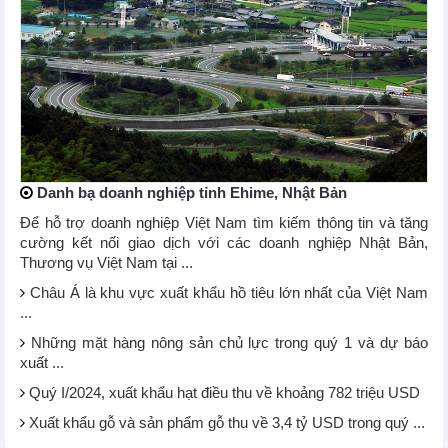
Danh bạ doanh nghiệp tỉnh Ehime, Nhật Bản
Để hỗ trợ doanh nghiệp Việt Nam tìm kiếm thông tin và tăng
cường kết nối giao dịch với các doanh nghiệp Nhật Bản,
Thương vụ Việt Nam tại ...
Châu Á là khu vực xuất khẩu hồ tiêu lớn nhất của Việt Nam
...
Những mặt hàng nông sản chủ lực trong quý 1 và dự báo
xuất ...
Quý I/2024, xuất khẩu hạt điều thu về khoảng 782 triệu USD
Xuất khẩu gỗ và sản phẩm gỗ thu về 3,4 tỷ USD trong quý ...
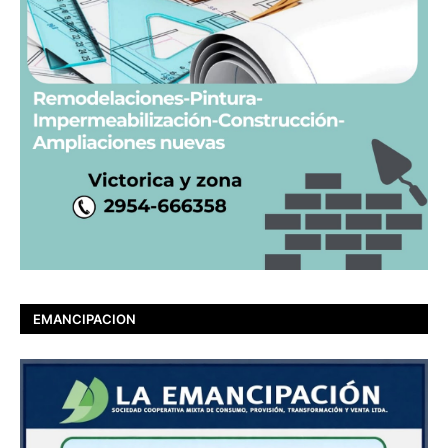
EMANCIPACION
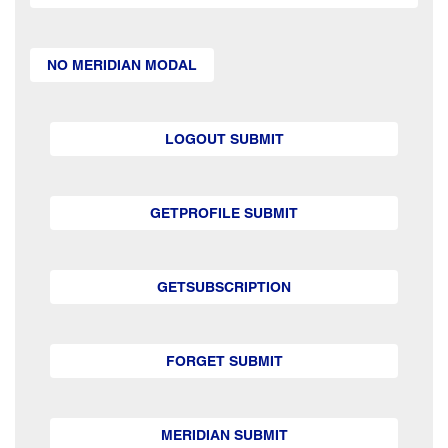
NO MERIDIAN MODAL
LOGOUT SUBMIT
GETPROFILE SUBMIT
GETSUBSCRIPTION
FORGET SUBMIT
MERIDIAN SUBMIT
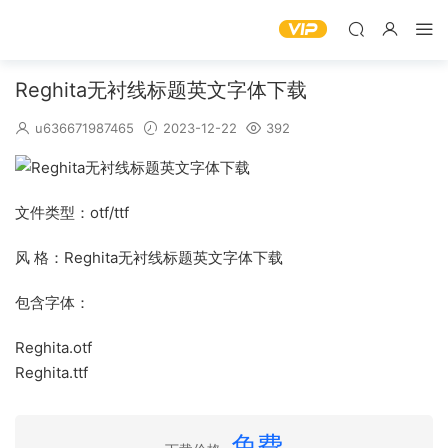
Reghita无衬线标题英文字体下载
u636671987465
2023-12-22
392
文件类型：otf/ttf
风 格：Reghita无衬线标题英文字体下载
包含字体：
Reghita.otf
Reghita.ttf
免费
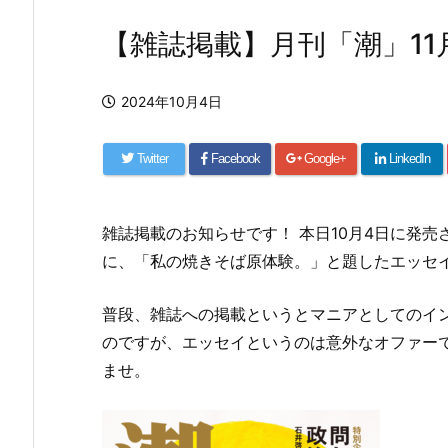
【雑誌掲載】月刊「潮」11月
2024年10月4日
Twitter
Facebook
Google+
LinkedIn
雑誌掲載のお知らせです！ 本日10月4日に発売
に、「私の焼きそば原体験。」と題したエッセ
普段、雑誌への掲載というとマニアとしてのイ
のですが、エッセイというのは意外なオファー
ませ。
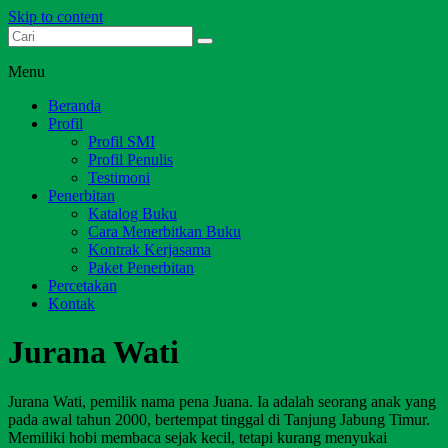
Skip to content
Dari Jambi untuk Indonesia
Salim Media Indonesia
Menu
Beranda
Profil
Profil SMI
Profil Penulis
Testimoni
Penerbitan
Katalog Buku
Cara Menerbitkan Buku
Kontrak Kerjasama
Paket Penerbitan
Percetakan
Kontak
Jurana Wati
Jurana Wati, pemilik nama pena Juana. Ia adalah seorang anak yang
pada awal tahun 2000, bertempat tinggal di Tanjung Jabung Timur.
Memiliki hobi membaca sejak kecil, tetapi kurang menyukai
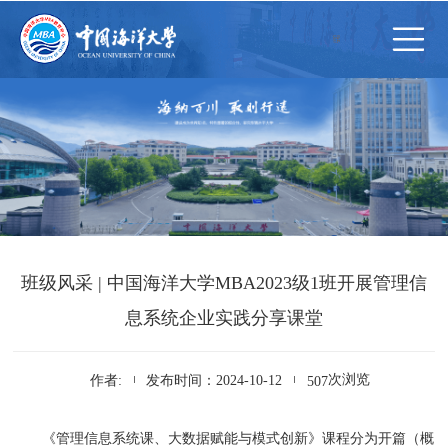
班级风采 | 中国海洋大学MBA2023级1班开展管理信
息系统企业实践分享课堂
次浏览
作者:
发布时间：2024-10-12
507
《管理信息系统课、大数据赋能与模式创新》课程分为开篇（概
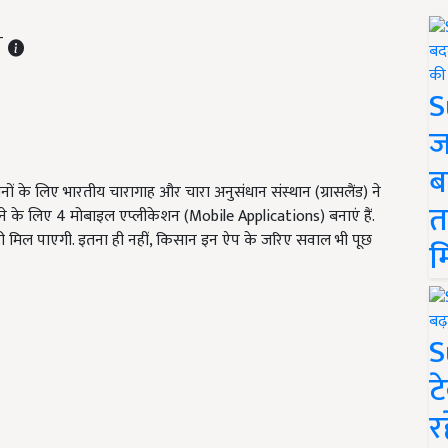
ST
S
ज
ब
 के लिए भारतीय चारागाह और चारा अनुसंधान संस्थान (ग्रासलैंड) ने
त
ने के लिए 4 मोबाइल एप्लीकेशन (Mobile Applications) बनाएं हैं.
री मिल पाएगी. इतना ही नहीं, किसान इन ऐप के जरिए सवाल भी पूछ
म
S
ट
र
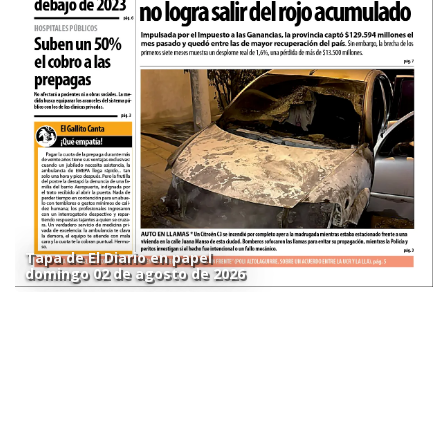
Tapa de El Diario en papel
domingo 02 de agosto de 2026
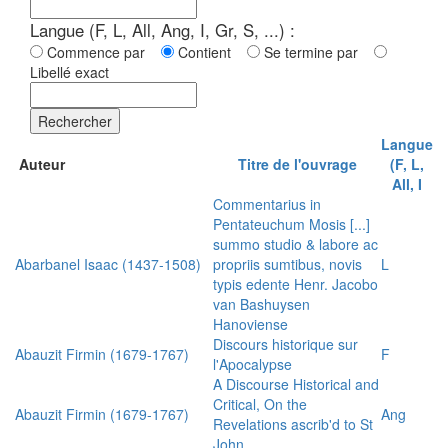
Langue (F, L, All, Ang, I, Gr, S, ...) :
Commence par
Contient
Se termine par
Libellé exact
Rechercher
Langue
Auteur
Titre de l'ouvrage
(F, L,
All, I
Commentarius in
Pentateuchum Mosis [...]
summo studio & labore ac
Abarbanel Isaac (1437-1508)
propriis sumtibus, novis
L
typis edente Henr. Jacobo
van Bashuysen
Hanoviense
Discours historique sur
Abauzit Firmin (1679-1767)
F
l'Apocalypse
A Discourse Historical and
Critical, On the
Abauzit Firmin (1679-1767)
Ang
Revelations ascrib'd to St
John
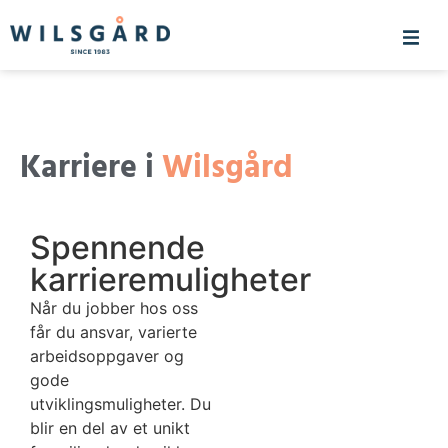
Karriere i
Wilsgård
Spennende
karrieremuligheter
Når du jobber hos oss
får du ansvar, varierte
arbeidsoppgaver og
gode
utviklingsmuligheter. Du
blir en del av et unikt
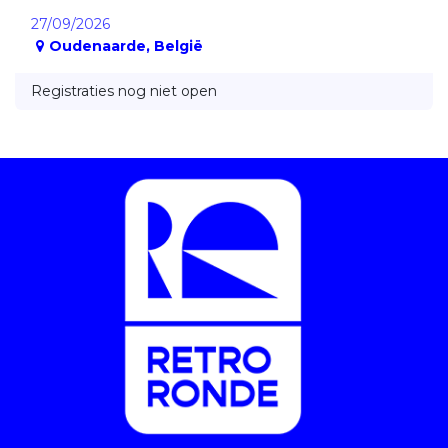
27/09/2026
Oudenaarde
,
België
Registraties nog niet open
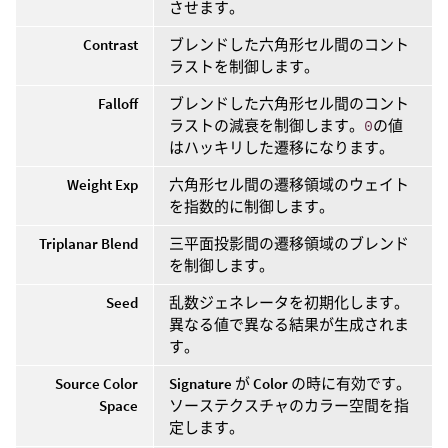
させます。
Contrast
ブレンドした六角形セル間のコント
ラストを制御します。
Falloff
ブレンドした六角形セル間のコント
ラストの減衰を制御します。
0
の値
はハッキリした遷移になります。
Weight Exp
六角形セル間の遷移領域のウェイト
を指数的に制御します。
Triplanar Blend
三平面投影間の遷移領域のブレンド
を制御します。
Seed
乱数ジェネレータを初期化します。
異なる値で異なる結果が生成されま
す。
Source Color
Signature
が
Color
の時に有効です。
Space
ソーステクスチャのカラー空間を指
定します。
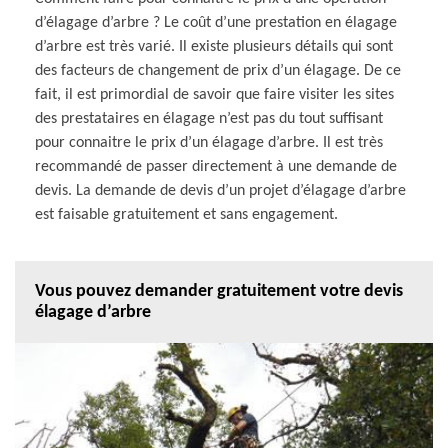
d’élagage d’arbre ? Le coût d’une prestation en élagage
d’arbre est très varié. Il existe plusieurs détails qui sont
des facteurs de changement de prix d’un élagage. De ce
fait, il est primordial de savoir que faire visiter les sites
des prestataires en élagage n’est pas du tout suffisant
pour connaitre le prix d’un élagage d’arbre. Il est très
recommandé de passer directement à une demande de
devis. La demande de devis d’un projet d’élagage d’arbre
est faisable gratuitement et sans engagement.
Vous pouvez demander gratuitement votre devis
élagage d’arbre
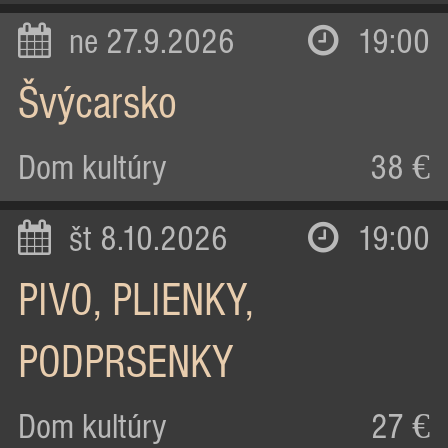
ne 27.9.2026
19:00
Švýcarsko
Dom kultúry
38 €
št 8.10.2026
19:00
PIVO, PLIENKY,
PODPRSENKY
Dom kultúry
27 €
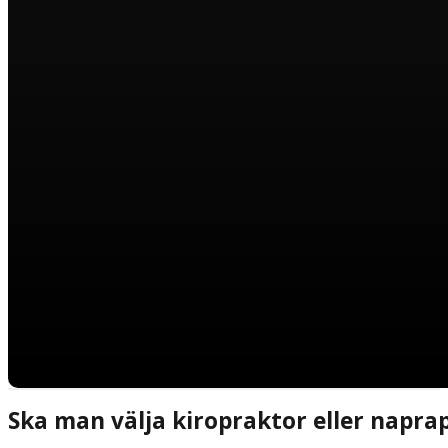
Ska man välja kiropraktor eller napra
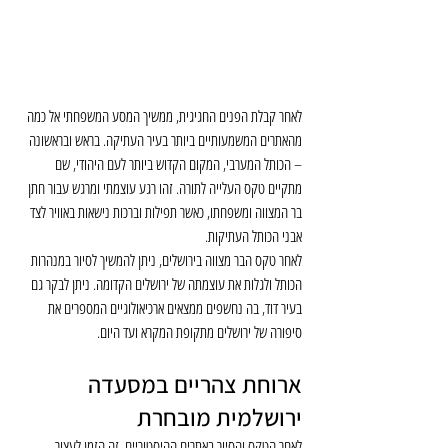
לאחר קבלת הפנים החגיגית, ממשיך המסע המשפחתי אל כמה 
מהאתרים המשמעותיים ביותר בעיר העתיקה. בראש ובראשונה 
– הכותל המערבי, המקום הקדוש ביותר לעם היהודי, שם 
מתקיים טקס העלייה לתורה. זהו רגע עוצמתי ומרגש עבור חתן 
בר המצווה ומשפחתו, כאשר תפילות וברכות נישאות באוויר לצד 
אבני הכותל העתיקות.
לאחר טקס הבר מצווה בירושלים, ניתן להמשיך לסיור במנהרות 
הכותל ולגלות את עוצמתה של ירושלים הקדומה. ניתן לבקר גם 
בעיר דוד, בה נחשפים ממצאים ארכיאולוגיים המספרים את 
סיפורה של ירושלים מתקופת המקרא ועד היום.
ארוחת צהריים במסעדה 
ירושלמית מובחרת
לאחר הטקס והסיור באתרים ההיסטוריים, זה הזמן לעצור 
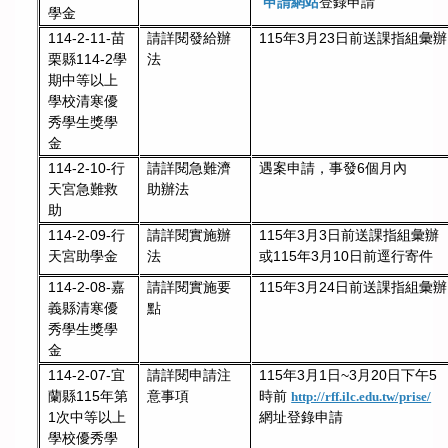
申請網站
登錄申請
學金
請詳閱發給辦
115年3月23日前送課指組彙辦
114-2-11-苗
法
栗縣114-2學
期中等以上
學校清寒優
秀學生獎學
金
114-2-10-行
請詳閱急難濟
遇案申請，事發6個月內
天宮急難救
助辦法
助
114-2-09-行
請詳閱實施辦
115年3月3日前送課指組彙辦
天宮助學金
法
或115年3月10日前逕行寄件
請詳閱實施要
115年3月24日前送課指組彙辦
114-2-08-嘉
點
義縣清寒優
秀學生獎學
金
114-2-07-宜
請詳閱申請注
115年3月1日~3月20日下午5
蘭縣115年第
意事項
時前
http://rff.ilc.edu.tw/prise/
1次中等以上
網址登錄申請
學校優秀學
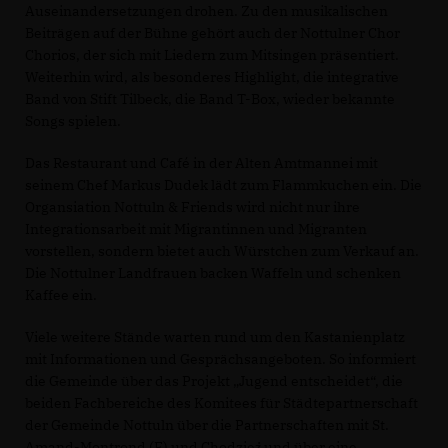
Auseinandersetzungen drohen. Zu den musikalischen
Beiträgen auf der Bühne gehört auch der Nottulner Chor
Chorios, der sich mit Liedern zum Mitsingen präsentiert.
Weiterhin wird, als besonderes Highlight, die integrative
Band von Stift Tilbeck, die Band T-Box, wieder bekannte
Songs spielen.
Das Restaurant und Café in der Alten Amtmannei mit
seinem Chef Markus Dudek lädt zum Flammkuchen ein. Die
Organsiation Nottuln & Friends wird nicht nur ihre
Integrationsarbeit mit Migrantinnen und Migranten
vorstellen, sondern bietet auch Würstchen zum Verkauf an.
Die Nottulner Landfrauen backen Waffeln und schenken
Kaffee ein.
Viele weitere Stände warten rund um den Kastanienplatz
mit Informationen und Gesprächsangeboten. So informiert
die Gemeinde über das Projekt „Jugend entscheidet“, die
beiden Fachbereiche des Komitees für Städtepartnerschaft
der Gemeinde Nottuln über die Partnerschaften mit St.
Amand-Montrond (F) und Chodzież und über eine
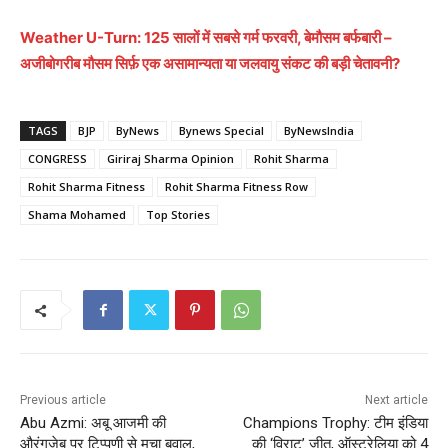
Weather U-Turn: 125 सालों में सबसे गर्म फरवरी, बेमौसम बर्फबारी –
अजीबोगरीब मौसम सिर्फ़ एक असामान्यता या जलवायु संकट की बड़ी चेतावनी?
TAGS
BJP
ByNews
Bynews Special
ByNewsIndia
CONGRESS
Giriraj Sharma Opinion
Rohit Sharma
Rohit Sharma Fitness
Rohit Sharma Fitness Row
Shama Mohamed
Top Stories
Previous article
Next article
Abu Azmi: अबू आजमी की
Champions Trophy: टीम इंडिया
औरंगजेब पर टिप्पणी से मचा बवाल,
की ‘विराट’ जीत, ऑस्ट्रेलिया को 4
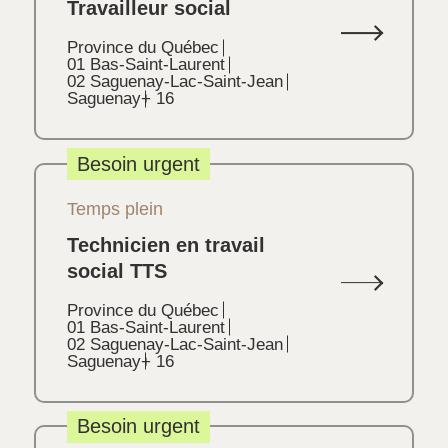
Travailleur social
Province du Québec
01 Bas-Saint-Laurent
02 Saguenay-Lac-Saint-Jean
Saguenay
+ 16
Besoin urgent
Temps plein
Technicien en travail
social TTS
Province du Québec
01 Bas-Saint-Laurent
02 Saguenay-Lac-Saint-Jean
Saguenay
+ 16
Besoin urgent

Problem description
Above are the records; report each line in them that includes the word "khẩu".

Task solution
Châu Á là khu vực xuất khẩu hồ tiêu lớn nhất của Việt Nam
Quý I/2024, xuất khẩu hạt điều thu về khoảng 782 triệu USD
Xuất khẩu gỗ và sản phẩm gỗ thu về 3,4 tỷ USD trong quý ...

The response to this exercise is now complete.